Recent literature has tried to correlate some imaging findings (especially the post-contrast enhancement pattern) of both nonfunctioning and functioning PanNETs with the degree of cell differentiation, in particular by referring to the Ki-67 value. A recent paper reported that enhancement of tumors on CT decreases with higher tumor grading [85]. Other studies have shown an inverse correlation between the degree of enhancement on CT and value of Ki-67, with a qualitative [69, 86] or quantitative assessment [87]. At the same time a direct correlation between enhancement, “tumor blood flow” (evaluated by perfusion CT), and microvascular density (MVD) has been reported [87]. It is known that tumor angiogenesis – generally assessed by calculating MVD – is a prognostic indicator in several types of cancers: the presence of high intratumoral MVD has been correlated with local invasion and presence of metastases. Interestingly, angiogenesis is prominent in PanNETs, but the relationship between intratumoral MVD and tumor prognosis seems to be the opposite of that seen in other types of tumors [87]. Indeed, patients affected by hypovascular tumors showed a worse prognosis (5-year survival of 54 %) than those with isovascular or hypervascular tumors (survival, respectively, of 89 and 93 % at 5 years) [69].
Also intratumoral calcifications have a negative prognostic significance: this information – available preoperatively by MDCT – can support the routine dissection of regional lymph nodes through formal pancreatectomy rather than enucleation in calcified PanNETs [88].
As concerns MR-DWI, a recent contribution has demonstrated that PanNETs with different grade of differentiation have varying apparent diffusion coefficient (ADC) values. Tumor cellularity, ratio of nuclei and cytoplasm, and extracellular fibrosis may account for the variety of ADC values; ADCs correlate well with Ki-67 labeling index and may help to predict growth of PanNETs [89]. However, future studies allowing for larger patient populations are recommended to further evaluate the role of DWI in predicting the histopathology of NETs [89].

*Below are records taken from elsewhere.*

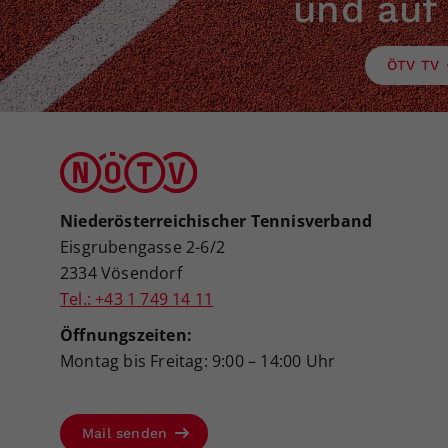
und auf
ÖTV TV
Niederösterreichischer Tennisverband
Eisgrubengasse 2-6/2
2334 Vösendorf
Tel.: +43 1 749 14 11
Öffnungszeiten:
Montag bis Freitag: 9:00 – 14:00 Uhr
Mail senden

Therefore, NF-PanNETs often require fine-needle aspiration biopsy (FNAB) to establish a definitive diagnosis, because not only their appearance overlaps that of other pancreatic lesions [75], but also their imaging findings according to WHO classification are overlapped [90]. In particular, EUS-guided FNAB has a high accuracy for diagnosing PanNETs (71–91 %), as regards both cystic and solid tumors [48, 91, 92].
2.5 Staging of Pancreatic Neuroendocrine Tumors
The modified ENETS (European Neuroendocrine Tumor Society)-TNM system predicts survival based on the stage of the disease: the 5-year survival is almost 100 % for stage I (tumors <2 cm, restricted to the pancreas), 93 % for stage II (tumors >2 cm but still restricted to the pancreas), 65 % for stage III (tumors invading adjacent structures or with positive lymph nodes), and 35 % for stage IV (metastatic disease) [93]. Using the AJCC TNM classification, the 5-year overall survival rates for stage I, II, III, and IV tumors were 92 %, 84 %, 81 %, and 57 %, respectively [94].
Locoregional staging by CT or MRI should comprise a description of PanNET size, position within the pancreas, and its relation to the pancreatic duct and to the main bile duct. The relation of the PanNET to the superior mesenteric vessels, splenic vessels, and portal vein needs to be described, as should any vascular encasement [95] (Fig. 2.6a, b). In particular, MDCT seems to perform better than MRI in assessing vascular involvement [96].